Impact in Spain and the rest of Europe
On the global map of infections, Europe occupies a prominent placeCountries like Germany and the Netherlands appear among the territories with the most compromised devices, and Spain is also in the highest risk group, sharing the spotlight with nations such as France, Italy, the United Kingdom and TĂĽrkiye.
In the Spanish case, analysts emphasize that the popularity of Android and the wide range of mid-range and low-end mobile phones They facilitate the expansion of these types of threats. The most economical models, in particular, can present looser quality controls in the supply chain, which increases the likelihood that a counterfeit firmware will reach the end consumer.
Authorities and cybersecurity agencies in Europe have long been warning about the risks associated with devices with modified software or without a clear guarantee of originThe Keenadu case fits perfectly into these concerns, demonstrating that even brand-new devices are not necessarily free from threats.
For companies and public administrations, the problem goes beyond personal privacy. A corporate mobile phone with Keenadu could become a gateway to internal networks, email systems, payment platforms, or critical applications, if the device is regularly used for professional tasks.
In this context, several experts recommend that European organizations establish clear policies for purchasing devicesprioritizing suppliers with strict controls and safety certifications, as well as requiring a detailed inventory of firmware and system apps included in each terminal used within the company.

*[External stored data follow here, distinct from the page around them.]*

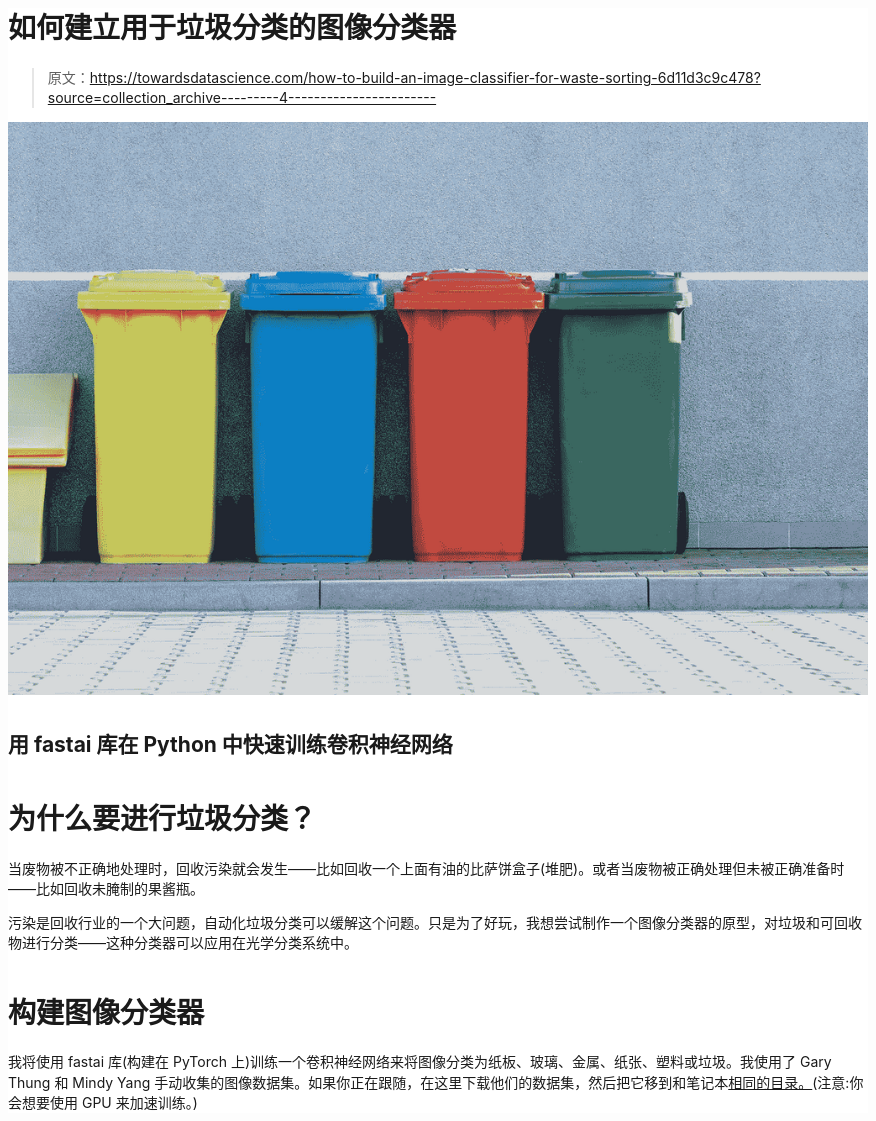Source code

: # 如何建立用于垃圾分类的图像分类器

> 原文：<https://towardsdatascience.com/how-to-build-an-image-classifier-for-waste-sorting-6d11d3c9c478?source=collection_archive---------4----------------------->

![](img/babd5cbb0d62e0abee89d5b433a5fa34.png)

## 用 fastai 库在 Python 中快速训练卷积神经网络

# 为什么要进行垃圾分类？

当废物被不正确地处理时，回收污染就会发生——比如回收一个上面有油的比萨饼盒子(堆肥)。或者当废物被正确处理但未被正确准备时——比如回收未腌制的果酱瓶。

污染是回收行业的一个大问题，自动化垃圾分类可以缓解这个问题。只是为了好玩，我想尝试制作一个图像分类器的原型，对垃圾和可回收物进行分类——这种分类器可以应用在光学分类系统中。

# 构建图像分类器

我将使用 fastai 库(构建在 PyTorch 上)训练一个卷积神经网络来将图像分类为纸板、玻璃、金属、纸张、塑料或垃圾。我使用了 Gary Thung 和 Mindy Yang 手动收集的图像数据集。如果你正在跟随，在这里下载他们的数据集，然后把它移到和笔记本[相同的目录。](https://github.com/collindching/Waste-Sorter)(注意:你会想要使用 GPU 来加速训练。)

How to protect your Android phone from Keenadu
Although the origin of Keenadu is often beyond the direct control of the user, There are several measures that can significantly reduce the riskThe first step is to be selective when buying devices, opting for manufacturers and distributors with a good reputation and avoiding, as far as possible, terminals of dubious origin or excessively cheap ones without a clear technical specification sheet.
Experts also emphasize the importance of Keep your operating system and apps always up to dateMany updates include security patches that fix vulnerabilities exploited by this type of malware, so leaving your device out of date can open the door to infections or make it easier for any malicious component already present to operate.
Another key recommendation is install a trusted mobile security solution and perform regular analyses, including, where possible, firmware reviews. These tools can detect suspicious behavior, identify compromised system apps, and suggest specific actions to mitigate the damage.
In case of suspicion, experts advise Review the pre-installed applications and disable any that seem unnecessary. or whose behavior seems strange (excessive battery drain, unusual data traffic, constant presence in the background). If a critical system app is flagged as malicious, the safest course of action is to stop using it and, if the option exists, disable it.
Finally, it is recommended Avoid installing applications from unknown sources Unless strictly necessary, carefully review the permissions requested by each app. Although Keenadu has shown that even official app stores can be vulnerable, reducing exposure to alternative repositories minimizes the attack surface.
The Keenadu case highlights the extent to which Android phones can be compromised from the first time they are turned on.without the user pressing a single button or installing any application on their own. The combination of pre-installed malware, massive ad fraud, and remote control capabilities makes this threat a stark reminder of the need to strengthen security throughout the entire chain, from the factory to the user's pocket, with particular attention to markets like Spain and the rest of Europe, where the impact is already more than evident.